Alors que la Chine est le premier marché des Bordelais, le négociant beaunois estime que « ce n’est pas un eldorado. Même si on est tenté, il faut progresser par étapes. Car une montée trop rapide risquerait de déstabiliser nos autres marchés ». Pourtant, tous les signes indiquent que les Chinois vont durablement tirer le marché mondial et sont prêts à mettre « des sommes élevées » sur des appellations de Bourgogne. Il y aura donc forcément "la prime aux leaders".
L’Interprofession va donc envoyer un permanent (VIE) afin de « mieux comprendre le marché chinois et former des prescripteurs » (voir en page 17). Il devra également surveiller certains circuits vendant des contrefaçons.
L’Europe régresse, d’autres promettent
« L’Europe, c’est moins drôle », résume Pierre-Henri Gagey. L’Allemagne (- 22 % en volume ; + 13 % en valeur), les Pays-Bas (+ 2 % en volume ; + 4 % en valeur), le Danemark (- 13 % en volume ; - 3 % en valeur). Seule, la Suisse (5e marché) résiste en valeur (- 3 % en volume ;+ 37 % valeur). Le 6e marché, la Belgique fait - 14 % en volume et – 13 % en valeur.

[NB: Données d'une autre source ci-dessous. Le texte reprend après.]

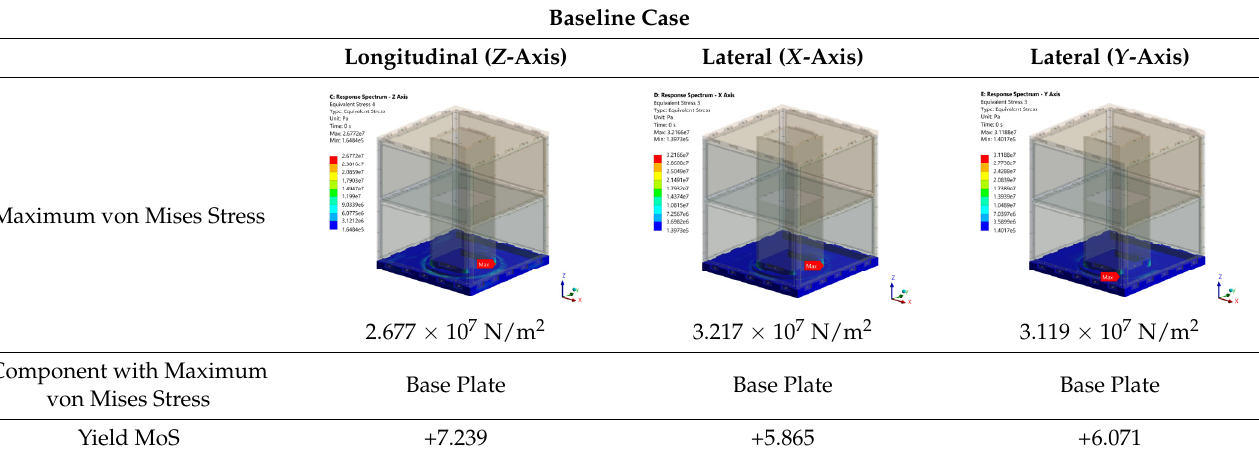
Table 8. Baseline and perforated shock launch loads—maximum von Mises stresses.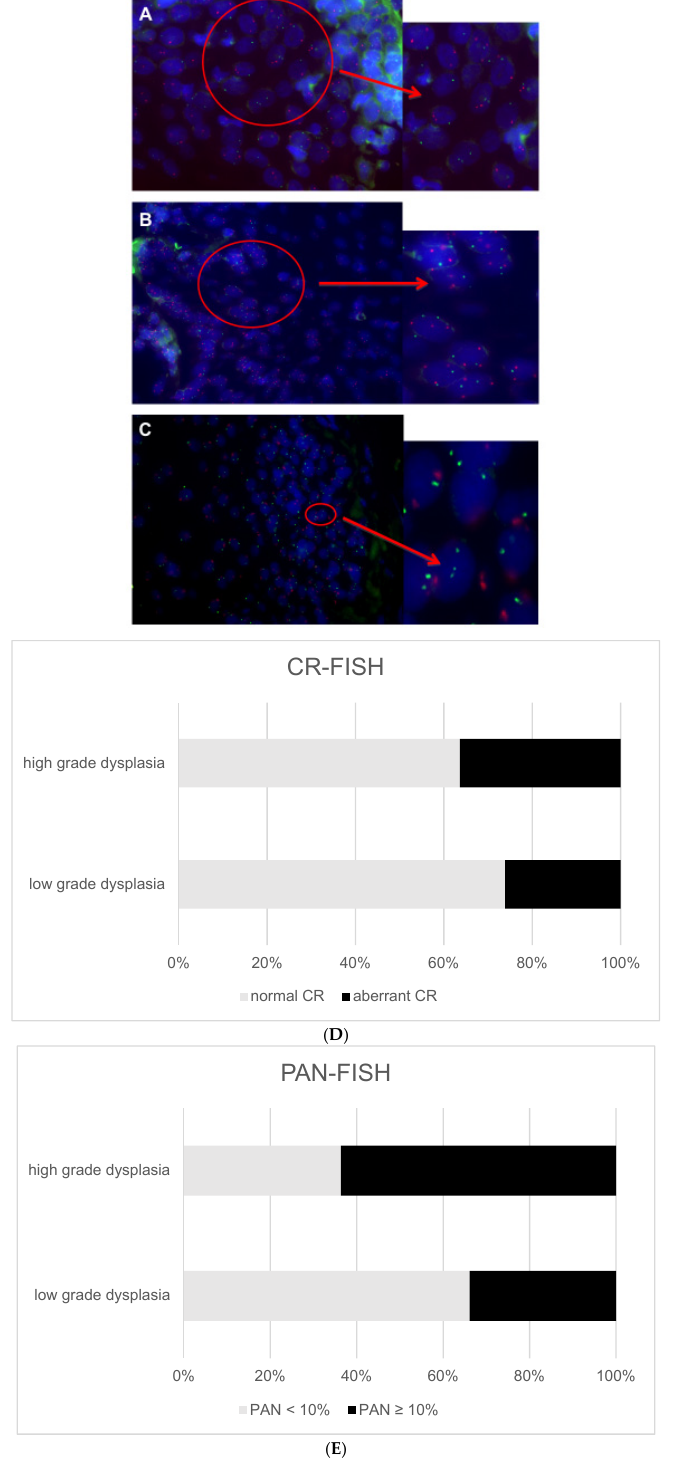
Figure 1. ( A – C ) Representative images of tissue sections of premalignant laryngeal lesions, analyzed by FISH 1/7 with centromere probes for chromosome instability (CI) detection showing disomy for chromosomes 1 (green) and 7 (red) (no CI) ( A ), trisomy for chromosome 1, and polysomy for chromosome 7 (CI) resulting in an aberrant CR and PAN ≥ 10% ( B ) and a lesion with only few aberrant nuclei, resulting in a normal CR but PAN ≥ 10% ( C ). ( D , E ) Percentage of CI in premalignant laryngeal lesions (low-grade dysplasia versus high-grade dysplasia) CR-FISH ( D ) and PAN-FISH ( E ). (b) Assessment of CR-FISH in premalignant laryngeal lesions and the association with malignant progression. CR-FISH analysis indicated aberrant CR in 25 of the 87 lesions. In most cases (21 out of 25; 84%) we found a CR ≥ 1.16 indicating a relative gain for chromosome 7, which is in agreement with previous studies [20]. A representative image of a premalignant lesion with an aberrant CR is displayed in Figure 1B. Aberrant CRs were found in both low-grade and high-grade dysplasia, which demonstrates that the morphology of premalignant laryngeal lesions does not reflect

Enfin, des marchés prometteurs (Australie, Brésil, Émirats Arabes Unis…) « vont compter dans l’avenir ». Ils ne représentent pour l’heure que 2 % du chiffre d’affaires de la Bourgogne en valeur. Elle est par contre en position dominante, réalisant 30 % des exportations en valeur des vins tranquilles AOC français sur le marché australien ou brésilien.
Progrès techniques : basé sur un tryptique durable
"Durable", un mot à la mode qui dans le Plan Bourgogne Amplitude 2015 prend une autre dimension. Préservation de l’environnement évidemment mais en conciliant économie et social. Le BIVB entend mettre les moyens pour atteindre en 2015 l’objectif de faire des vins de Bourgogne « La référence mondiale des vins issus de la viticulture durable » et pour cela, les différents pôles de l’Interprofession vont s’évertuer à faire "progresser" les pratiques viticoles et œnologiques. Un cabinet conseil travaille également sur les aspects commerciaux et rendra ses conclusions en janvier. Directeur du pôle technique & qualité au BIVB, Jean-Philippe Gervais apportait des précisions utiles. Des actions terrains sont lancées comme « sur Gevrey, à travers la réalisation d’un diagnostic environnemental » dans le but de raisonner l’utilisation des phytosanitaires. A priori, les premiers résultats montrent que les pratiques ne diffèreraient que peu au sein d’un même domaine, sur des parcelles classées en cru ou non. La filière bourguignonne vient d’intégrer un projet européen (BioDivine) visant à diversifier la biodiversité justement, « pour mieux réguler la faune et les ravageurs », toujours dans un but environnemental mais surtout de « pérennité du territoire et de la production ».
Une recherche fondamentale qui servira à être appliquée. Des outils d’aides à la décision viennent d’ailleurs d’être mis à la disposition des professionnels. Accessibles depuis les Smartphones (Androïd et iOS), les vinificateurs pourront par exemple calculer les quantités de SO2 moléculaire, la fraction active protégeant les vins des défauts (brett’s, GMT…). Le calcul précis des volumes de saccharose pour enrichir les vins sera également possible. Enfin, dernier calculateur disponible, la surface du couvert végétal et l’ombre portée, afin d’aider les viticulteurs à « optimiser le rognage ». Toutes ces nouveautés et bien d’autres seront présentées plus largement, les 3 et 4 novembre prochain, lors de VinoSciences et VinoMarket au Palais des Congrès de Beaune. « Ce sera un lieu d’échanges entre professionnels et chercheurs pour toute la filière afin de faire émerger des idées nouvelles et fortes ».